(Excerpts from a dataset)
* * * * * * *

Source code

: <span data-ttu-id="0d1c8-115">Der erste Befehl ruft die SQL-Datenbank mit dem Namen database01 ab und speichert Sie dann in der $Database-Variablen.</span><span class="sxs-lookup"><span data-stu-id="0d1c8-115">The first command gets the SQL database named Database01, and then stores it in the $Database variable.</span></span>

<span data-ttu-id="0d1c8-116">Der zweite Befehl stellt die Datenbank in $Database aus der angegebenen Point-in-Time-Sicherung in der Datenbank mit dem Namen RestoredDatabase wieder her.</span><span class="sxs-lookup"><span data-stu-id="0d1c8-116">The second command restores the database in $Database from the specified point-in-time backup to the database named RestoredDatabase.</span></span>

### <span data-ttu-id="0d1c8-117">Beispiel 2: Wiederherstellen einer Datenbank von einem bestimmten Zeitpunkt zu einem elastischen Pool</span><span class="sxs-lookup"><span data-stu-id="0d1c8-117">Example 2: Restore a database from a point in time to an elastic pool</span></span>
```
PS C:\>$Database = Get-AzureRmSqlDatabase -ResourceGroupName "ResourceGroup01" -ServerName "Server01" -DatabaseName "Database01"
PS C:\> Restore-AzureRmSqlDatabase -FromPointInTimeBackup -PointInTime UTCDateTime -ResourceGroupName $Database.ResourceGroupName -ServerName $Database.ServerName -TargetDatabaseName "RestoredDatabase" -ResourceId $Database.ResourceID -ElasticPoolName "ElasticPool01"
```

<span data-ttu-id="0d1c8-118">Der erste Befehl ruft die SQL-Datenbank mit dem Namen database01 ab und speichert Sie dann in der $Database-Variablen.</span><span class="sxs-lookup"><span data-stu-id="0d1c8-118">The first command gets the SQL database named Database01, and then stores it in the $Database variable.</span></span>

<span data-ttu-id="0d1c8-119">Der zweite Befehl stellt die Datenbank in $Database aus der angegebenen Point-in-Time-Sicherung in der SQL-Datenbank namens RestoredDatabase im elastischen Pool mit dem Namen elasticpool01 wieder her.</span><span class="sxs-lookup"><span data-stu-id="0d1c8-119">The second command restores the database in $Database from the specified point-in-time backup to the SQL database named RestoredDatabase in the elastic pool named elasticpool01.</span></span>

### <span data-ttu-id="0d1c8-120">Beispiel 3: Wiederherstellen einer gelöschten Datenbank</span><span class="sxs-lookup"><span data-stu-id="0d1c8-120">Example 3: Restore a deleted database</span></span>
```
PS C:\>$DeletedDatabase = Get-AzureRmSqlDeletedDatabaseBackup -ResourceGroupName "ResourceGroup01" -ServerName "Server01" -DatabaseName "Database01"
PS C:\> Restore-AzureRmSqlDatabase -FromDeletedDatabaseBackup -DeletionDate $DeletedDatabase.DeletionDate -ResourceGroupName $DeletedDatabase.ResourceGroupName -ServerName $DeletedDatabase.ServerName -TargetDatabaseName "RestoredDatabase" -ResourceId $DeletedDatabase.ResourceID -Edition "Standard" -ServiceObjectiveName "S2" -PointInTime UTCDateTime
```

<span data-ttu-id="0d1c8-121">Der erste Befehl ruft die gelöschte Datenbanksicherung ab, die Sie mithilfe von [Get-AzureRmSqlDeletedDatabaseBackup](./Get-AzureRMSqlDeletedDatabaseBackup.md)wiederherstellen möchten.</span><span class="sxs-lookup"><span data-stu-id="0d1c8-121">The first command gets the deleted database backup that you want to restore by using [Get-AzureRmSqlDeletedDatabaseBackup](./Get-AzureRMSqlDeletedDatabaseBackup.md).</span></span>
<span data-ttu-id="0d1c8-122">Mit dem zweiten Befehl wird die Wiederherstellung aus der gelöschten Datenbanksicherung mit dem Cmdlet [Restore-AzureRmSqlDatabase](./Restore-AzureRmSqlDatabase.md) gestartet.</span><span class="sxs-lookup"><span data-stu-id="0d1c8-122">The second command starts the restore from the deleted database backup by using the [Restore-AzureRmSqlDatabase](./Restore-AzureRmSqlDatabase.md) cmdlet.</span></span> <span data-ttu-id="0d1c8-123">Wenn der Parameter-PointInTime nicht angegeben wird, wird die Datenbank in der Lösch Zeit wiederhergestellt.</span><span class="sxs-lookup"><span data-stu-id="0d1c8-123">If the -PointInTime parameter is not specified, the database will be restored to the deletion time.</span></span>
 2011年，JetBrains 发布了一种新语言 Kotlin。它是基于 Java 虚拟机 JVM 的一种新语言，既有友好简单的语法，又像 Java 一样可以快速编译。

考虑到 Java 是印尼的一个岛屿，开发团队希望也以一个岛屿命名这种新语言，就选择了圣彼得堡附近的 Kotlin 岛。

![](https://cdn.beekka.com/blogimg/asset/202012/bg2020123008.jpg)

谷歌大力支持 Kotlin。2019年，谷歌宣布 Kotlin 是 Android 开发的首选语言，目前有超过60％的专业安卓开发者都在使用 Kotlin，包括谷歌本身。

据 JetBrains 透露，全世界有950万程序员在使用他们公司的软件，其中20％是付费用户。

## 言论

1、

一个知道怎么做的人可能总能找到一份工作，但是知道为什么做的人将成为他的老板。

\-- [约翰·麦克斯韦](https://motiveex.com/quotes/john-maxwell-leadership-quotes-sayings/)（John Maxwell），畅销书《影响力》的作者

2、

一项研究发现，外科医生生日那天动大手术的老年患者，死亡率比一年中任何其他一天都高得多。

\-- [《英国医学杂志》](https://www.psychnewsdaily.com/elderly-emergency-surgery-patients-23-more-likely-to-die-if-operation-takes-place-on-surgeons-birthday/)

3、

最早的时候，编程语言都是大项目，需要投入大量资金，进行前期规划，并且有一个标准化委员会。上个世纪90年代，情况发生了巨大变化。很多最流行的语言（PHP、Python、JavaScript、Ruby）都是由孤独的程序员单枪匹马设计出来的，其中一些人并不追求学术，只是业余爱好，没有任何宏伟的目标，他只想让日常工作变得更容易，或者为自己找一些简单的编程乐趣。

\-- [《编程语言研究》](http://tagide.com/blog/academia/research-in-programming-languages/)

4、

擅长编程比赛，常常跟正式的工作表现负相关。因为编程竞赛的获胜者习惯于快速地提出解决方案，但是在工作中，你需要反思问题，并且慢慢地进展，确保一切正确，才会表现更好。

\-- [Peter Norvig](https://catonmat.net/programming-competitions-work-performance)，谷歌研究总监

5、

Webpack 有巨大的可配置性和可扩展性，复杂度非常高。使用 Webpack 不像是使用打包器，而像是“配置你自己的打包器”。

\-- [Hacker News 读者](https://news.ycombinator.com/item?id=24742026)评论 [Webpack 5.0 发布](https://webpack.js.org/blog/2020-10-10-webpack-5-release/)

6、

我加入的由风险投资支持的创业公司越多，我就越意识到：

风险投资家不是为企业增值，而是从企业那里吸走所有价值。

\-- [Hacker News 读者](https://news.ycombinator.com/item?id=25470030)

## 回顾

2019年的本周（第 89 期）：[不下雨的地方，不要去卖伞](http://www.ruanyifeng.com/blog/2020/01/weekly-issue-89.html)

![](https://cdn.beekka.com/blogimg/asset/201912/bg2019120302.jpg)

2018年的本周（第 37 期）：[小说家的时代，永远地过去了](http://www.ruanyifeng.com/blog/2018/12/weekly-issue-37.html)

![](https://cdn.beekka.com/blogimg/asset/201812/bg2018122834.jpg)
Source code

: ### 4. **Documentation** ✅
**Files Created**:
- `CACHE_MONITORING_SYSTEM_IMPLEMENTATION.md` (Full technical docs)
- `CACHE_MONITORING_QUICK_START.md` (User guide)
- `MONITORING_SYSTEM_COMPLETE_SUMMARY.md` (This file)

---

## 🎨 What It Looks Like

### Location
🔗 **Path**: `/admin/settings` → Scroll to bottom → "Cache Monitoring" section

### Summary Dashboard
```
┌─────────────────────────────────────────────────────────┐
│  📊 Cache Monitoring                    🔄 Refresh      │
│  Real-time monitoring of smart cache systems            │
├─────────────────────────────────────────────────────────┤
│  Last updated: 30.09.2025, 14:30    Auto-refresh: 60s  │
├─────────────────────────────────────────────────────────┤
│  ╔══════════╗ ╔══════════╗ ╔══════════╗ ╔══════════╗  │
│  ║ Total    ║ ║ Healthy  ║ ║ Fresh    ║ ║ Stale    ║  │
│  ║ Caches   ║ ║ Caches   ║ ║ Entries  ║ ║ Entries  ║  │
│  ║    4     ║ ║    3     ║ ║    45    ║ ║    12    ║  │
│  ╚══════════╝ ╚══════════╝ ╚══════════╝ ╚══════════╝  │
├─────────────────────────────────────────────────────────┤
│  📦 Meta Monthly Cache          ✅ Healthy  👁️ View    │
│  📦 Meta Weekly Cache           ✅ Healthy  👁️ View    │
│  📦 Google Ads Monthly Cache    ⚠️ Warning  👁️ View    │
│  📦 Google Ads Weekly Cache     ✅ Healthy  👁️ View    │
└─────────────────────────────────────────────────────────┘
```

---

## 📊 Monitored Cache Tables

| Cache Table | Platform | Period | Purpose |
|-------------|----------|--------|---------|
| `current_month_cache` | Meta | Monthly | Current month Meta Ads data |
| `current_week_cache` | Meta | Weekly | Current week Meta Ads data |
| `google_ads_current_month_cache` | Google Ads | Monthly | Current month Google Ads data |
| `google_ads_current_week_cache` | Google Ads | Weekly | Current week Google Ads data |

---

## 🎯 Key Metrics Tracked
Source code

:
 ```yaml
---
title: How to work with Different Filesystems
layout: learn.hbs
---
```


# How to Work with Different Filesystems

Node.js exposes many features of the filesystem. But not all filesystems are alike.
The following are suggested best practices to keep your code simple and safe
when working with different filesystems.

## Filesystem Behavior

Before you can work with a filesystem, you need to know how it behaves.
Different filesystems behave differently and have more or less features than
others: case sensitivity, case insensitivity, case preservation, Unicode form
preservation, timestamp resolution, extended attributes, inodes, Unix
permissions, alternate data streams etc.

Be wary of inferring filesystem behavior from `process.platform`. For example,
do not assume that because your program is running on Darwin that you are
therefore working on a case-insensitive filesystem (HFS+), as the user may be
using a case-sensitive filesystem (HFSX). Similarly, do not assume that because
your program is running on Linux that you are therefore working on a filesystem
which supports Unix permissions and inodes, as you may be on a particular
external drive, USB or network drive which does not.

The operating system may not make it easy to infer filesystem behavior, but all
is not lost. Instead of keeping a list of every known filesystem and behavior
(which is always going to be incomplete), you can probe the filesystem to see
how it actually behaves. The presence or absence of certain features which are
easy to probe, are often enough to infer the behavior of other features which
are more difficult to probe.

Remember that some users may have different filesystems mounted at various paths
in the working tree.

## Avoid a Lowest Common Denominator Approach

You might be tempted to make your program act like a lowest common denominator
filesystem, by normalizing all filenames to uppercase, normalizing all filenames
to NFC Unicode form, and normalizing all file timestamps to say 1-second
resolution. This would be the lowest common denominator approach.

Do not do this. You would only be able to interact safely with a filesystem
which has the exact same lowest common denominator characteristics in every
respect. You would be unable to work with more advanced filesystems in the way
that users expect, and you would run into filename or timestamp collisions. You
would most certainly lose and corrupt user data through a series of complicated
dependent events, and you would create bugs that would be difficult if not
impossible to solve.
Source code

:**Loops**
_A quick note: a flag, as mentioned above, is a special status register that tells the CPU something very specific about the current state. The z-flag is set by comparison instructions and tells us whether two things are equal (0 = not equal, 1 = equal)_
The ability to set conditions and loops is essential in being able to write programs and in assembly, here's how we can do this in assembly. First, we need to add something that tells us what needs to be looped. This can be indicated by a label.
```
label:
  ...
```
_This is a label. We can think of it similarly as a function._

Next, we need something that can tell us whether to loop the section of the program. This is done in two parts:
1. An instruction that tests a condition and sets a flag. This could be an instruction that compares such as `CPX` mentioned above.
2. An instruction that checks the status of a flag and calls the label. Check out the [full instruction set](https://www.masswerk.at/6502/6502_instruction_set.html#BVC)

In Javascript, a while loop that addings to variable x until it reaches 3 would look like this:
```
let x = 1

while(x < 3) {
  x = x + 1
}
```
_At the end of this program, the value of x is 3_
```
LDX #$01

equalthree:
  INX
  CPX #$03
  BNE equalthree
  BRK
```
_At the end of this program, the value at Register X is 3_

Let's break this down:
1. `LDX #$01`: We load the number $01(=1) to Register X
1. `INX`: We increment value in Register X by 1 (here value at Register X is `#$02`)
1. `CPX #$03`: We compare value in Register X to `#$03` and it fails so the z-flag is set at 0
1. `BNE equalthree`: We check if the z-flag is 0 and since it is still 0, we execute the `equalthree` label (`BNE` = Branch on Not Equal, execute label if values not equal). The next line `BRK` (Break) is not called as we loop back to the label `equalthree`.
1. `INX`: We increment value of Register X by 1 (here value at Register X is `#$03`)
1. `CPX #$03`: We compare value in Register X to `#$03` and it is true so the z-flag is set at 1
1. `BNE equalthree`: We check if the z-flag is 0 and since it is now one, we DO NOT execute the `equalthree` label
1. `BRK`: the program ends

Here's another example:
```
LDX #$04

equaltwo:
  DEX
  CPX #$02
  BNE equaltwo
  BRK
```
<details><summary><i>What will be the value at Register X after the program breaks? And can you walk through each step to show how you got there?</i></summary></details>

* * * * * * *

** Aim of the exercise **
Pull from the data each line where the string "Hacker" turns up.

** Exercise output **
\-- [Hacker News 读者](https://news.ycombinator.com/item?id=24742026)评论 [Webpack 5.0 发布](https://webpack.js.org/blog/2020-10-10-webpack-5-release/)
\-- [Hacker News 读者](https://news.ycombinator.com/item?id=25470030)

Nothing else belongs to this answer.